Pudo ver cómo el duque Dugel —a pocos cuerpos de caballo pero inalcanzable— soltaba su martillo de armas. Con este oscilando de la muñeca por una correa, se arrancó de un tirón el relicario que llevaba al cuello. Ese famoso de plata lacada, del que no se desprendía ni para dormir.

Lo vio girarse en la silla para arrojarlo por encima de las cabezas de los enemigos que le separaban de los refuerzos castellanos. En aquel instante de armas blandidas, gritos y confusión, el navarro supuso que el duque, sabiéndose perdido, hacía un esfuerzo para salvar al menos ese relicario que había traído en custodia desde su tierra natal.

Pero era mucha la distancia y el escocés estaba herido. Le fallaron el cálculo o las fuerzas. El cofrecillo voló en arco para caer entre los jinetes benimerines. Pero, antes de que tocase el suelo, el duque enarbolaba ya otra vez su martillo. Cargó en solitario. Tan cerca estaba Juan de Beaumont que, por encima del tronar de cascos, hierros, gritos y relinchos, oyó cómo gritaba algo con gran vozarrón. Pero lo hizo en su idioma y el navarro no pudo entender qué dijo.

No llegó al relicario. La nube de jinetes moros se cerró sobre él con algarabía y revuelo de espadas. Juan de Beaumont tuvo que desviar su cabalgada una vez más, a la par que lanzaba un martillazo contra un bereber que trataba de herirle con su espada. Y ya no vio más.

Porque en esa ocasión los navarros no tomaron distancia para un nuevo ataque. Se apartaron en ángulo, conscientes de que los ingleses estaban ya cerca e iban ganando velocidad para una carga masiva.

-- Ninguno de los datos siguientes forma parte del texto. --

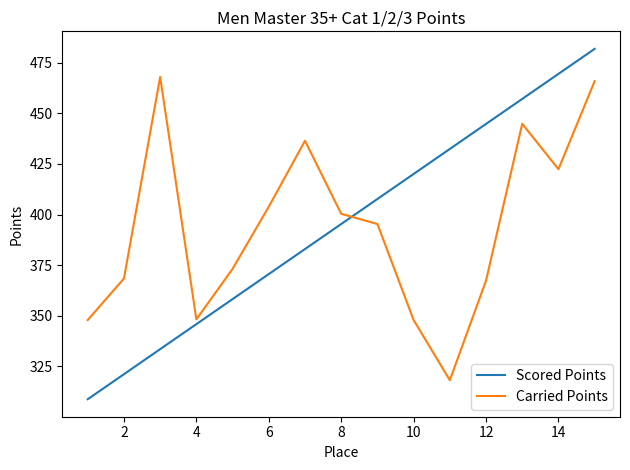

Which series has the widest spread of values?

Scored Points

Ahí asomaban ya por entre las polvaredas, haciendo retemblar la tierra. Desplegados, lanzas en ristre, con pendones de cruces rojas ondeando. Los bereberes de armaduras ligeras nada podían hacer contra esa caballería pesada, aparte de rehuir un choque que sería para ellos catastrófico.

Los moros se replegaban, cedían. Pero se llevaban con ellos los cadáveres, los propios y los de los vencidos. Tenían lo que querían. Habían ganado el día. Y los del bando cristiano, aunque dueños del campo de batalla, habían perdido a los cruzados escoceses. Y con ellos aquel relicario que estos con tanta devoción custodiaban.